Why is Resolution Important to Your Digital Decorating Business?
Ever have a customer come into your shop and ask you to print a photo they downloaded off the web? When you print the image, it looks pixelated and out of focus?
This isn’t something that you did wrong, but it is because the image was not at the right resolution.
Normally Web graphics are 72 dots per inch (dpi) and printed graphics are 300 dpi. Why the difference? The reason is because web graphics need to be small in size so that it can be downloaded and viewed quickly. On your computer screen, 72 dpi is enough resolution, however when you print the images/graphics on paper or any other substrate, it will require approximately 300 dpi (more than 3 times the acceptable screen resolution). This all has to do with the way the images are produced on your screen and on paper.
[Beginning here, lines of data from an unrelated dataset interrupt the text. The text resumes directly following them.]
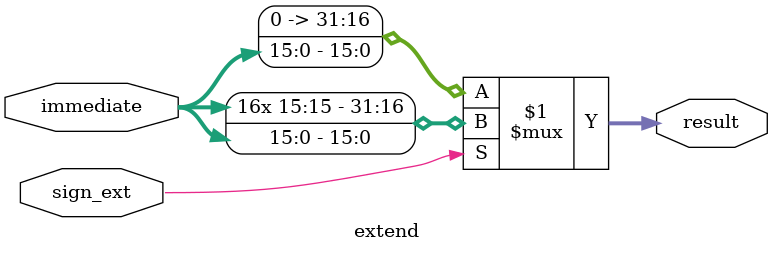
<source format=v>
`timescale 1ns / 1ps

module extend(input sign_ext, // Á¢¼´ÊýÀ©Õ¹£¬=1 Ôò·ûºÅÀ©Õ¹£¬·ñÔòÁãÀ©Õ¹
                input [15:0] immediate, output [31:0] result);
    assign result = sign_ext ?
                        {{16{immediate[15]}}, immediate} : // ·ûºÅÀ©Õ¹
                            {16'b0, immediate}; // ÁãÀ©Õ¹
endmodule

</source>
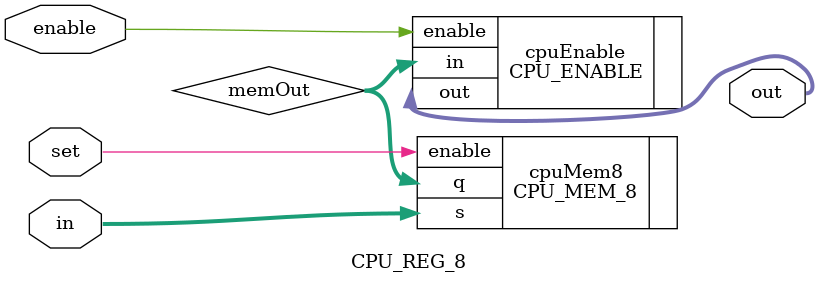
<source format=v>
module CPU_REG_8(
    input wire [7:0] in,
    input wire set,
    input wire enable,
    output wire [7:0] out);

    wire [7:0] memOut;
    
    CPU_MEM_8 cpuMem8(.s(in),.enable(set),.q(memOut));
    CPU_ENABLE cpuEnable(.in(memOut),.enable(enable),.out(out));

endmodule

</source>
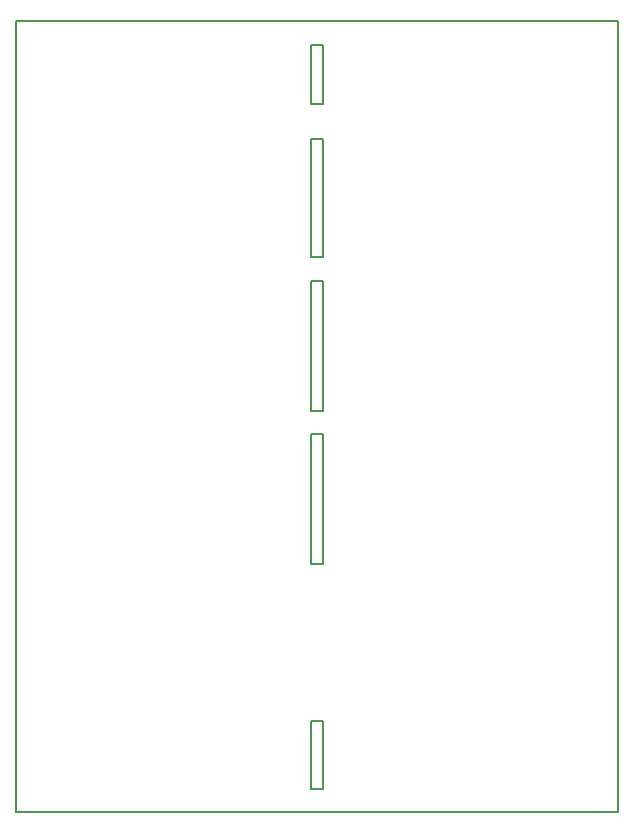
<source format=gbr>
G04 #@! TF.FileFunction,Profile,NP*
%FSLAX46Y46*%
G04 Gerber Fmt 4.6, Leading zero omitted, Abs format (unit mm)*
G04 Created by KiCad (PCBNEW 4.0.7) date 07/04/18 12:00:08*
%MOMM*%
%LPD*%
G01*
G04 APERTURE LIST*
%ADD10C,0.100000*%
%ADD11C,0.150000*%
G04 APERTURE END LIST*
D10*
D11*
X141000000Y-124000000D02*
X141000000Y-118250000D01*
X142000000Y-124000000D02*
X141000000Y-124000000D01*
X142000000Y-118250000D02*
X142000000Y-124000000D01*
X141000000Y-118250000D02*
X142000000Y-118250000D01*
X141000000Y-105000000D02*
X141000000Y-94000000D01*
X142000000Y-105000000D02*
X141000000Y-105000000D01*
X142000000Y-94000000D02*
X142000000Y-105000000D01*
X141000000Y-94000000D02*
X142000000Y-94000000D01*
X141000000Y-92000000D02*
X141000000Y-81000000D01*
X142000000Y-92000000D02*
X141000000Y-92000000D01*
X142000000Y-81000000D02*
X142000000Y-92000000D01*
X141000000Y-81000000D02*
X142000000Y-81000000D01*
X141000000Y-79000000D02*
X141000000Y-69000000D01*
X142000000Y-79000000D02*
X141000000Y-79000000D01*
X142000000Y-69000000D02*
X142000000Y-79000000D01*
X141000000Y-69000000D02*
X142000000Y-69000000D01*
X142000000Y-61000000D02*
X141000000Y-61000000D01*
X142000000Y-66000000D02*
X142000000Y-61000000D01*
X141000000Y-66000000D02*
X142000000Y-66000000D01*
X141000000Y-61000000D02*
X141000000Y-66000000D01*
X116000000Y-126000000D02*
X116000000Y-59000000D01*
X167000000Y-126000000D02*
X116000000Y-126000000D01*
X167000000Y-59000000D02*
X167000000Y-126000000D01*
X116000000Y-59000000D02*
X167000000Y-59000000D01*
M02*

</source>
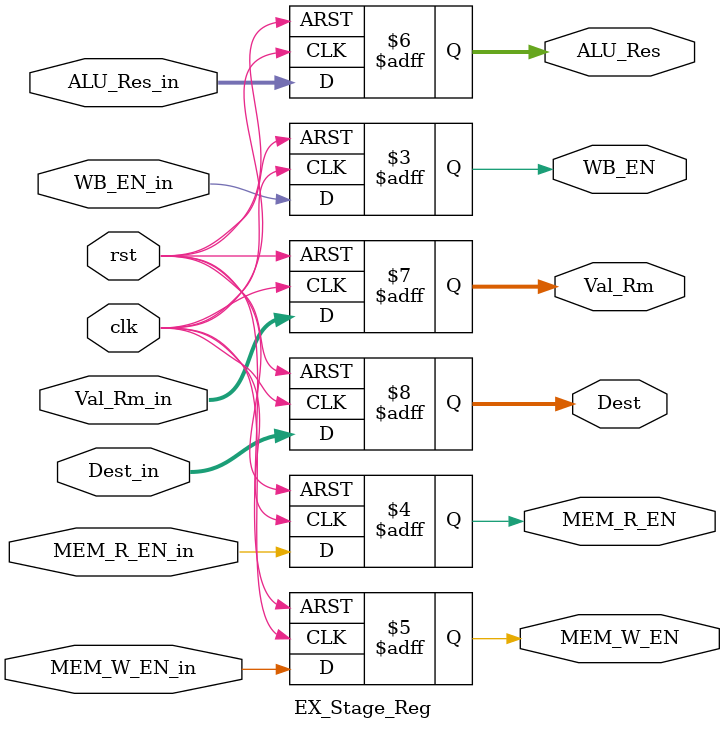
<source format=v>
module EX_Stage_Reg #(
    parameter DATA_LEN = 32,
    parameter ADDRESS_LEN = 32,
    parameter ADDRESS_LEN_REG_FILE = 4
) (
    input  wire                                   clk, rst,
    input  wire                                   WB_EN_in, MEM_R_EN_in, MEM_W_EN_in,
    input  wire  [DATA_LEN - 1 : 0]               ALU_Res_in,
    input  wire  [DATA_LEN - 1 : 0]               Val_Rm_in,
    input  wire  [ADDRESS_LEN_REG_FILE - 1 : 0]   Dest_in,
    output reg                                    WB_EN, MEM_R_EN, MEM_W_EN,
    output reg   [DATA_LEN - 1 : 0]               ALU_Res, Val_Rm,
    output reg   [ADDRESS_LEN_REG_FILE - 1 : 0]   Dest

);

    always @(posedge clk or negedge rst) begin
        if(~rst) begin
            WB_EN <= 1'b0;
            ALU_Res <= 32'b0;
            Dest <= 4'b0;
            MEM_R_EN <= 1'b0;
            MEM_W_EN <= 1'b0;
            Val_Rm <= 32'b0;
        end
        else begin
            WB_EN <= WB_EN_in;
            ALU_Res <= ALU_Res_in;
            Dest <= Dest_in;
            MEM_R_EN <= MEM_R_EN_in;
            MEM_W_EN <= MEM_W_EN_in;
            Val_Rm <= Val_Rm_in;
        end   
    end
    
endmodule
</source>
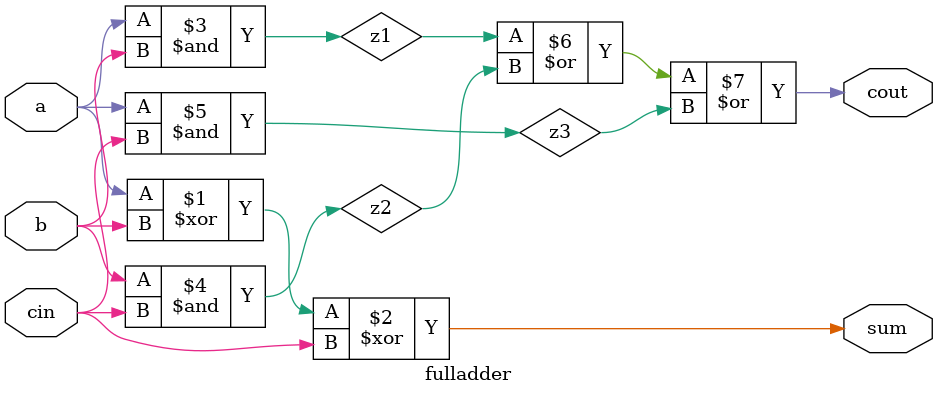
<source format=v>
`timescale 1ns / 1ps


module fulladder(input a,b,cin,
                 output sum,cout
    );
    
    xor X0(sum,a,b,cin);    // XOR gate instantiation for sum
    
    wire z1,z2,z3;
    
    and A0(z1,a,b),         // Carry-out gate connections
        A1(z2,b,cin),
        A3(z3,a,cin);
    or O1(cout,z1,z2,z3);
    
endmodule

</source>
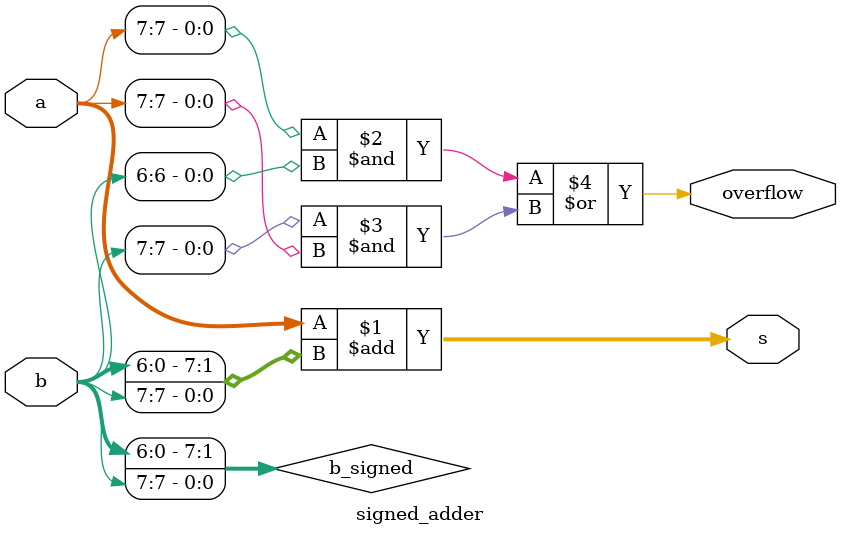
<source format=v>

module signed_adder(input [7:0] a,
    input [7:0] b,
    output [7:0] s,
    output overflow
); 

// The numbers a and b are added to the output s. 
// assign the occurence of the signed overflow of a and b to the output overflow.
// a signed overflow occurs if the most significant bits of a and b are low and the most significant bit of s is high
// a signed overflow may also occur if the most significant bits of a and b are high and the most significant bit of s is low


wire signed [7:0] b_signed = {b[6:0],b[7]};

assign s = a + b_signed; // adds the two numbers

assign overflow = (a[7] & b_signed[7]) | (b[7] & a[7]); // logical OR of the most significant bits of a and b.

endmodule

</source>
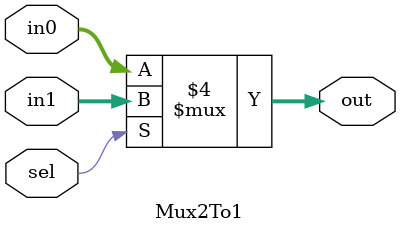
<source format=v>
`timescale 1ns / 1ps


module Mux2To1(out, in0, in1, sel);
    parameter N = 32;
    output reg [N-1:0] out;

    input [N-1:0] in0;
    input [N-1:0] in1;
    input sel;
    
    always @(*) begin
      
        if(sel == 1'b0)
            out <= in0;
        else
            out <= in1;

    end

endmodule

</source>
As a result, what may look good on the computer screen, may not look good when printed.
When a customer sends a file, ensure you check the resolution before printing it. This will prevent you from wasting paper on poor resolution graphics and images. In Photoshop, you can click image -> image size. This will tell you the size of the graphic and its resolution. In Corel Draw, you can check the resolution by selecting your image and then checking the bottom bar for the resolution, and the top left corner for the size of the image.
You can change the resolution of an image by shrinking it. If you shrink the image by 10%, the resolution will increase by 10% and vice versa (ensure that resample image is off in Photoshop). However, if you want to increase a 72dpi image to a 300dpi image, you would have to shrink it by more than 300%! Example: 6” x 6” image at 72dpi = 1.44” x 1.44” image at 300dpi
Tips/Hints on Resolution
You are more likely to get away with low resolution images if you are printing onto a t-shirt. It is harder to get away with low resolution images when printing onto a hard substrate as the smoothness of the surface will show the pixilation more. In addition, photographs can hide low resolution much better than graphics, text, or solid color images.
If a customer sends you a vector file, you won’t have to worry about resolution because most vector graphics are resolution independent and they do not display dpi in your graphics program. This is because vector graphics are not images but a series of formulas and numbers that can be scaled with very little problems. Editable text in a graphic design program are normally vector graphics.
Some images may seem like 300dpi because it says it in your program, but someone may have forced a 72dpi image to a 300dpi, saved it and sent it to you. If this is the case, it may still not print correctly.
As the old saying goes “garbage in, garbage out” sometimes if your customer sends you an image with low resolution, you simply have to set his/her expectations or flat out reject the image!